Task details >>
Could you transcribe each record below exactly as written, setting the pictures aside?

Supplied records >>
-.-.-
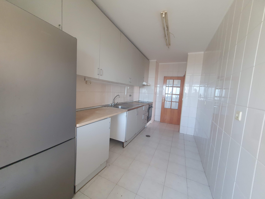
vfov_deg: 89.9
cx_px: 132
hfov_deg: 106.2
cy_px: 100
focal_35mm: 13
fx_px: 100
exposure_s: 1/50
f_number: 2.2
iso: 320
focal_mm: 1.8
-.-.-
Task result >>
vfov_deg: 89.9
cx_px: 132
hfov_deg: 106.2
cy_px: 100
focal_35mm: 13
fx_px: 100
exposure_s: 1/50
f_number: 2.2
iso: 320
focal_mm: 1.8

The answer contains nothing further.